- Task instructions:
a. In the design notes for the cleaning habit app, how many rays does the sun have?
b. Pick up the design notes for the cleaning habit app after their final sentence and continue them.

How might we make 5 minutes feel like a real win, not less than a 30?
How might we show progress of inner state, not just tasks completed?
How might we build a habit that feels good to keep, but not scary to miss?
Core Design Decisions
Tasks are hidden until the user picks their time.
First question: how much time do you have? 5, 15, or 30 minutes. Tasks appear after — matched to the duration. No visible backlog. You never see everything you haven't done.
5 minutes counts the same as 30.
Showing up every day matters more than doing a lot once a week. One thing done beats a marathon that never happens.
The timer is the ritual container.
Session starts, countdown runs, notifications go quiet. Before cleaning, the user says their intention out loud — "In the next 5 minutes I will take out the trash." Simple, but it works. The timer turns an open-ended chore into a contained moment.
Progress is visual, not numerical.
The sun has 10 rays. Each day of streak, they get brighter — dim to full glow over 30 days. No counters, no percentages. Just a sun slowly coming to life. At day 30: Orbit. After that, the rays start changing colour — cycling through 9 phases. There's always a next step. No finish line.
Main Screen Flow
The main user journey covers 7 screens.

- Supplied data:
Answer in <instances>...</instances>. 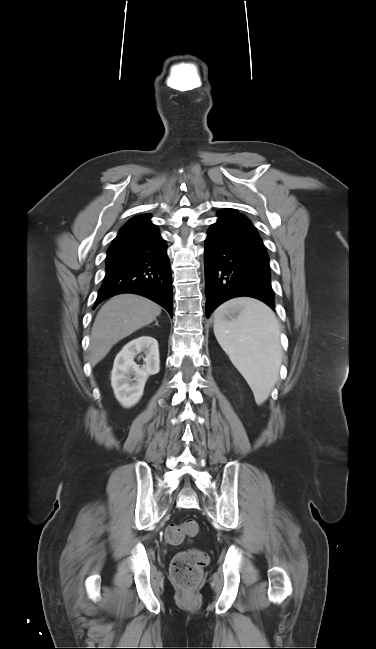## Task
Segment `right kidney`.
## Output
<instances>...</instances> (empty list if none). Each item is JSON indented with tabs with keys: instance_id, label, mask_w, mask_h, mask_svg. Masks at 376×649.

- Answers for this exercise:
a. 10

b.
Learnings
Emotional framing is the product. Locu's feature set is simple. What makes it different is how it makes you feel before you've done anything.
Removing information is a design decision. Hiding the backlog until after the time choice was the most counterintuitive call, and the most important one.
Small mechanics carry big meaning. The sun animation, the intention statement, the paused notifications. None are complex. Together they turn something mundane into something worth doing.
A self-initiated project shows something a client project can't: how you think when no one is watching.
Most apps today are built fast, with AI filling the gaps. And it shows. They work, but they don't feel like anything. The ambition for Locu is simple: do for home environment what Duolingo did for language learning.
The app is in development. Marketing campaign is underway. Release coming very soon.